Everyone agreed that clause —the only reference to divorce—was inapplicable because gametes from both of the parties were used. The trial court agreed with Joshua that clause  expressed the parties’ intent to require mutual agreement prior to disposition.
The appellate court disagreed, noting that these provisions were ambiguous and part of an adhesion contract drafted by the fertility clinic. The form contract, therefore, did not memorialize an actual meeting of the minds on the part of Jocelyn and Joshua. The Court explained:
Given the pervasiveness of third-party informed consent agreements, we emphasize that the progenitors—not fertility centers—must expressly and affirmatively designate their own intent. . . . Boilerplate language in a third-party form contract may not qualify as an express agreement between progenitors regarding who should have custody of their jointly created pre-embryo in the event of the dissolution of their relationship.

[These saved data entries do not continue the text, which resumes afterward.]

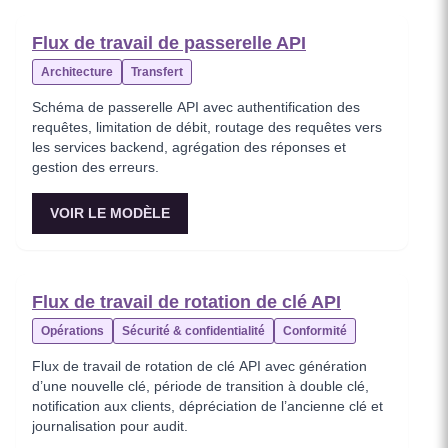
Flux de travail de passerelle API
Architecture
Transfert
Schéma de passerelle API avec authentification des
requêtes, limitation de débit, routage des requêtes vers
les services backend, agrégation des réponses et
gestion des erreurs.
VOIR LE MODÈLE
Flux de travail de rotation de clé API
Opérations
Sécurité & confidentialité
Conformité
Flux de travail de rotation de clé API avec génération
d’une nouvelle clé, période de transition à double clé,
notification aux clients, dépréciation de l’ancienne clé et
journalisation pour audit.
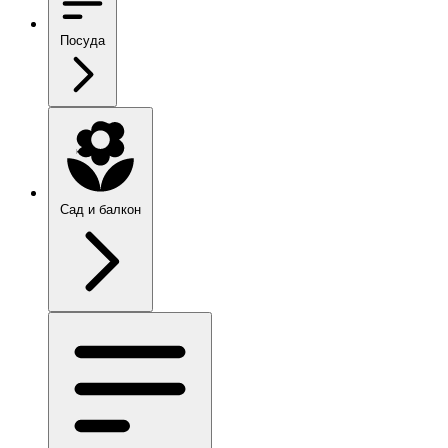
Посуда
Сад и балкон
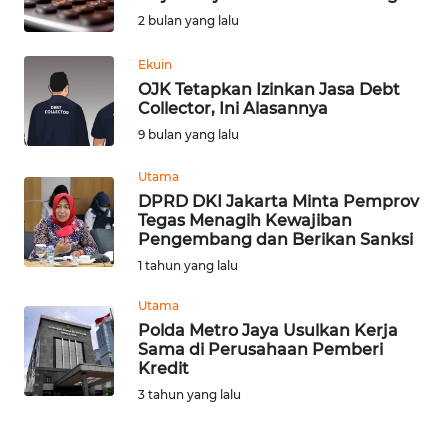
SAINS-TEKNO
2 bulan yang lalu
KESEHATAN
Ekuin
OJK Tetapkan Izinkan Jasa Debt
Collector, Ini Alasannya
INTERNASIONAL
9 bulan yang lalu
SERBA-SERBI
Utama
DPRD DKI Jakarta Minta Pemprov
Tegas Menagih Kewajiban
PENDIDIKAN
Pengembang dan Berikan Sanksi
1 tahun yang lalu
OLAHRAGA
Utama
Polda Metro Jaya Usulkan Kerja
OPINI
Sama di Perusahaan Pemberi
Kredit
3 tahun yang lalu
EDITORIAL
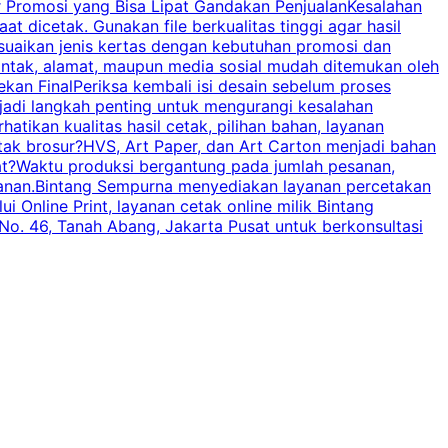
r Promosi yang Bisa Lipat Gandakan PenjualanKesalahan
t dicetak. Gunakan file berkualitas tinggi agar hasil
p
esuaikan jenis kertas dengan kebutuhan promosi dan
ontak, alamat, maupun media sosial mudah ditemukan oleh
s
an FinalPeriksa kembali isi desain sebelum proses
c
njadi langkah penting untuk mengurangi kesalahan
P
tikan kualitas hasil cetak, pilihan bahan, layanan
tak brosur?HVS, Art Paper, dan Art Carton menjadi bahan
pat?Waktu produksi bergantung pada jumlah pesanan,
esanan.Bintang Sempurna menyediakan layanan percetakan
 Online Print, layanan cetak online milik Bintang
o. 46, Tanah Abang, Jakarta Pusat untuk berkonsultasi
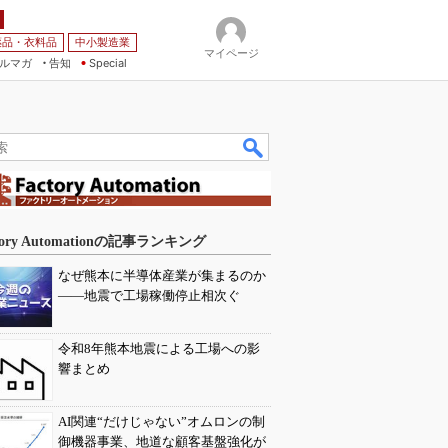
薬品・衣料品
中小製造業
マイページ
ルマガ
告知
Special
tory Automationの記事ランキング
なぜ熊本に半導体産業が集まるのか
――地震で工場稼働停止相次ぐ
令和8年熊本地震による工場への影
響まとめ
AI関連“だけじゃない”オムロンの制
御機器事業、地道な顧客基盤強化が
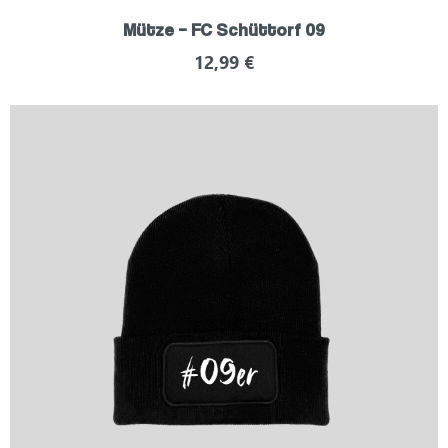
Mütze – FC Schüttorf 09
12,99
€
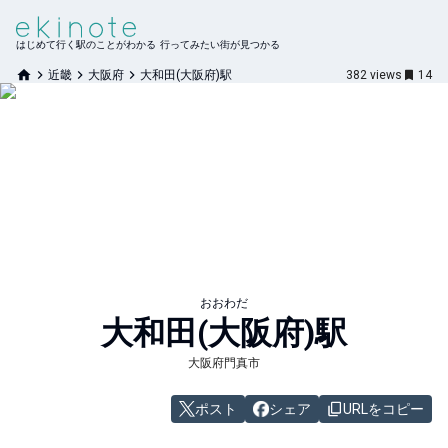
はじめて行く駅のことがわかる 行ってみたい街が見つかる
近畿
大阪府
大和田(大阪府)駅
382
views
14
おおわだ
大和田(大阪府)
駅
大阪府門真市
ポスト
シェア
URLをコピー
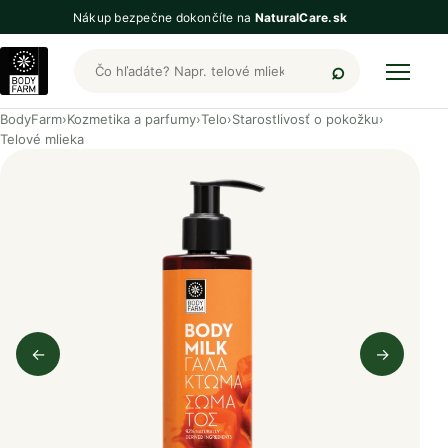
Nákup bezpečne dokončíte na
NaturalCare.sk
Hľadať produkty BodyFarm
BodyFarm
›
Kozmetika a parfumy
›
Telo
›
Starostlivosť o pokožku
›
Telové mlieka
←
→
Predchádzajúci obrázok
Nasleduj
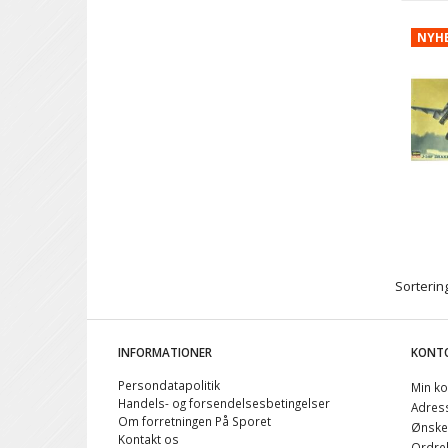
NYH
Sortering
INFORMATIONER
KONT
Persondatapolitik
Min ko
Handels- og forsendelsesbetingelser
Adres
Om forretningen På Sporet
Ønskel
Kontakt os
Ordreh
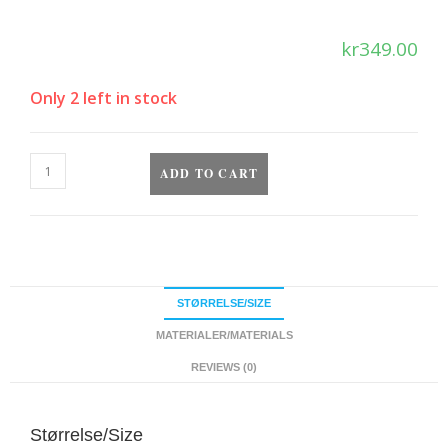
kr
349.00
Only 2 left in stock
ADD TO CART
STØRRELSE/SIZE
MATERIALER/MATERIALS
REVIEWS (0)
Størrelse/Size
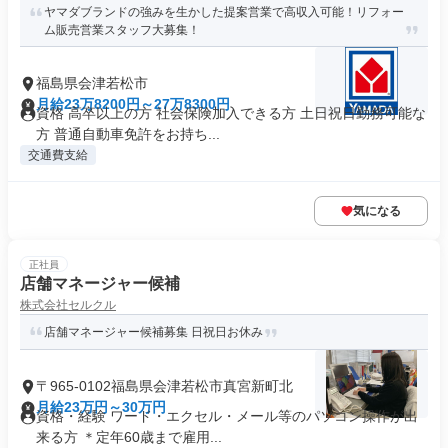
ヤマダブランドの強みを生かした提案営業で高収入可能！リフォー
ム販売営業スタッフ大募集！
福島県会津若松市
月給23万8200円～27万8300円
資格 高卒以上の方 社会保険加入できる方 土日祝日勤務可能な
方 普通自動車免許をお持ち...
交通費支給
気になる
正社員
店舗マネージャー候補
株式会社セルクル
店舗マネージャー候補募集 日祝日お休み
〒965-0102福島県会津若松市真宮新町北
月給23万円～30万円
資格・経験 ワード・エクセル・メール等のパソコン操作が出
来る方 ＊定年60歳まで雇用...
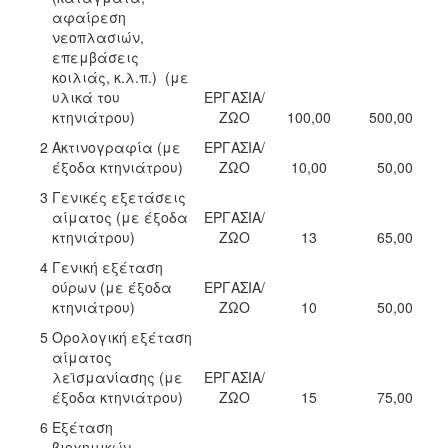
αφαίρεση
νεοπλασιών,
επεμβάσεις
κοιλιάς, κ.λ.π.) (με
υλικά του
ΕΡΓΑΣΙΑ/
κτηνιάτρου)
ΖΩΟ
100,00
500,00
2
Ακτινογραφία (με
ΕΡΓΑΣΙΑ/
έξοδα κτηνιάτρου)
ΖΩΟ
10,00
50,00
3
Γενικές εξετάσεις
αίματος (με έξοδα
ΕΡΓΑΣΙΑ/
κτηνιάτρου)
ΖΩΟ
13
65,00
4
Γενική εξέταση
ούρων (με έξοδα
ΕΡΓΑΣΙΑ/
κτηνιάτρου)
ΖΩΟ
10
50,00
5
Ορολογική εξέταση
αίματος
λεϊσμανίασης (με
ΕΡΓΑΣΙΑ/
έξοδα κτηνιάτρου)
ΖΩΟ
15
75,00
6
Εξέταση
βιοχημικών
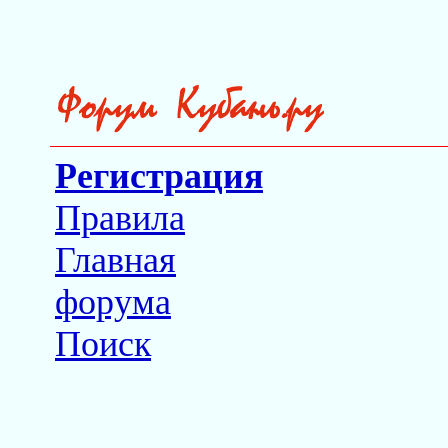
Регистрация
Правила
Главная
форума
Поиск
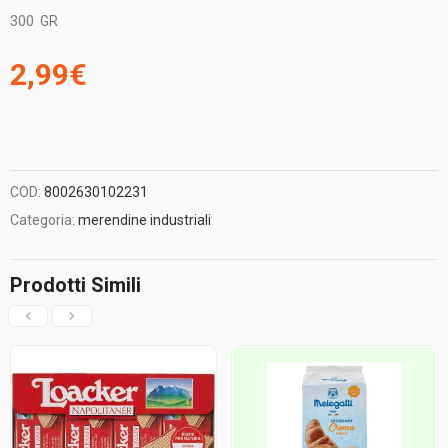
300
GR
2,99
€
COD:
8002630102231
Categoria:
merendine industriali
Prodotti Simili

Id. at 48 (citations omitted).
Finding no written agreement, the Court remanded the case to determine whether there was a prior oral agreement between the parties. Id. at 58. Anticipating its absence, the Court needed a back-up plan. It went on to announce that when there is no prior contractual agreement, the trial judge must resort to a balancing-of-interests analysis.
Under the balancing approach, the court balances “the positions of the parties, the significance of their interests, and the relative burdens that will be imposed by differing resolutions[,] including in particular the ‘two aspects of procreational autonomy—the right to procreate and the right to avoid procreation.’” Id. at 40, quoting Davis v. Davis, 842 S.W. 2d 588, 597 (Tenn. 1992) (internal citations omitted). Summarizing nearly 60 pages of discussion that followed, the Court announced:
[W]e hold that if, upon dissolution of their marriage or partnership, the parties cannot reach agreement about what to do with any remaining pre-embryos that were cryopreserved during their relationship, our courts should first “look to the preference of the progenitors” in any prior agreement expressing their intent. In the absence of an express agreement, courts should seek to balance the competing interests under the following factors: (1) the intended use of the frozen pre-embryos by the party seeking to preserve them; (2) the reasonable ability of a party seeking implantation to have children through other means; (3) the parties’ original reasons for undergoing IVF, which may favor preservation over disposition; (4) the potential burden on the party seeking to avoid becoming a genetic parent; (5) either party’s bad faith and attempt to use the frozen pre-embryo as leverage in the divorce proceeding; and (6) other considerations relevant to the parties’ unique situation.
Id. at 3 (citations omitted).
In addition to listing the factors to be balanced, the Court mentioned several that should not enter the equation, such as financial differences among the parties, the number of existing children, or the presence of alternatives (such as adoption) available to the party seeking to become a genetic parent. Id. at 4.
The Court took time to analyze many foreign cases that illustrate how the factors should be applied under the balancing test, perhaps anticipating that this is how most of these cases will be resolved. The primacy of the contractual approach, however, is expressly designed to avoid this and places a premium on pre-fertilization planning. Attorneys who advise fertility clinics and their patients should be sure to put this difficult subject on their list of discussion items for patients and clients considering IVF.